I'm late to this (catching up on blogs after a week away), and agree with your points. I generally liken behind the scenes infrastructure software to plumbing in a house - very important to have right and working, but most people only ever see the bits that poke out from the wall and are unaware of the other stuff linking it all together.

Hot water and power showers are great features, but none of it works right unless the plumbing behind the scenes has been done properly.

Yes, plumbing is not "sexy" as a technical topic, but it is "essential". Just as you point out the ACID properties and transactional consistency and integrity are essential to a real world database.

Unfortunately there are a great many developers focussed on the externally visible features (user interface and business logic) who are not aware of the behind the scenes plumbing that is necessary to deliver all of that.

Agile is another thing that if done right can be a good thing, but when done badly leaves behind a mess. I've seen Agile used as an excuse to ignore what I call the plumbing issues, until they try to deploy the application into production and suddenly it does not scale at all because the plumbing was ignored.

John

L. Jenssen said...

Great post Cary. And thanks for your comments on my presentation at allthingsoracle.com today!

Every year I attend the JavaZone seminar in Norway. Iẗ́s a big Java conference. The last couple of years there has been a lot of talks/presentations about NoSQL databases. None on Oracle. This year Oracle was not even represented with a stand.
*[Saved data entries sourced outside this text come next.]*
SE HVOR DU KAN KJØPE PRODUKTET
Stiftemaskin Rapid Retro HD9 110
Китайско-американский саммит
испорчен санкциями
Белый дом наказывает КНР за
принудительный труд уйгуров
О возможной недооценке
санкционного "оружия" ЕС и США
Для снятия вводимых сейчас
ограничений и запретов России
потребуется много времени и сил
I think this is kind of strange knowing that Oracle bought Sun (which is behind Java).

On the last years conference I was standing talking to some developers. As usually I introduce myself as an Oracle ressource. Then one of the developers replied: "We don't need Oracle anymore. We use NoSql databases". This made me start thinking. Really? I did not know much about NoSQL databases, so I did not start to argue. But the same day I bought several books about NoSQL databases. Next time I meet the developer, I surely have some questions for him :-)

After reading and testing some NoSQL databases (for instance MongoDB) I do understand why some developers have a preferrence towards NoSQL database. But I also understand that this is not a "one or the other" questions. I really see a lot of cases where NoSQL databases would be preferable also in Bank & Finance (where I work). For instance doing application logging. This kind of data might not have the same ACID requirements. For me NoSQL is Not Only SQL databases.
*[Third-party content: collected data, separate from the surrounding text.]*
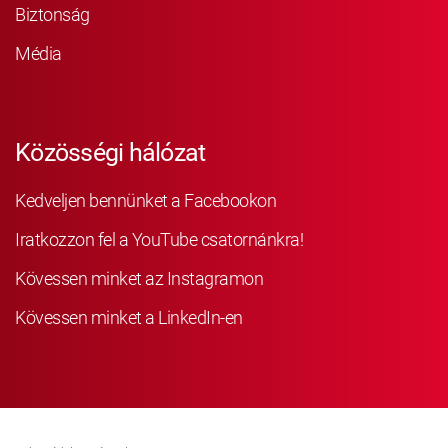
Biztonság
Média
Közösségi hálózat
Kedveljen bennünket a Facebookon
Iratkozzon fel a YouTube csatornánkra!
Kövessen minket az Instagramon
Kövessen minket a LinkedIn-en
But If I take the developers side, I do understand that they don't like to be dependent of a peripheral DBA. A DBA that doesn't really speak their language and understand their needs. I took me about 5 minuttes to install the mongoDB software on my Ubuntu laptop, and in 5 more minuttes I've written some code against it.

So understanding why, we need to figure out how we can make Oracle more attractive to our developers. What can I do for my developers? How can I make my developers life easier? For instance make a Vagrant image of a VirtualBox implementation with an Oracle intallation. This way my developers can have an oracle database available localy on their laptop in a matter of minutes. Mapped towards a local port, as it was running locally next to their Eclipse (Java GUI).

The NoSQL databases are selling their way into the developers hearts. Oracle resources needs to start "selling" the Oracle database. Then it's not enough to start talking about installation, patching, backup, etc. The developers couldn't care less. DBA needs to talk the developer language. Well ... that's my honest opinion :-)

Cary Millsap said...

Thank you, Lasse. Excellent points.

—Cary

Colin 't Hart said...

IMHO, and it's just an opinion, developers like NoSQL databases because it frees them from having to think up front about the problems they're supposed to be solving and just dive right in and start building something.

Conversely, a relational database requires a lot more thought up front, something many developers are loathe to do.

Additionally, relational databases offer a high level of abstraction which many developers seem to want to ignore choosing instead for more basic building blocks -- probably because that's all they know or want to use (not developed here etc).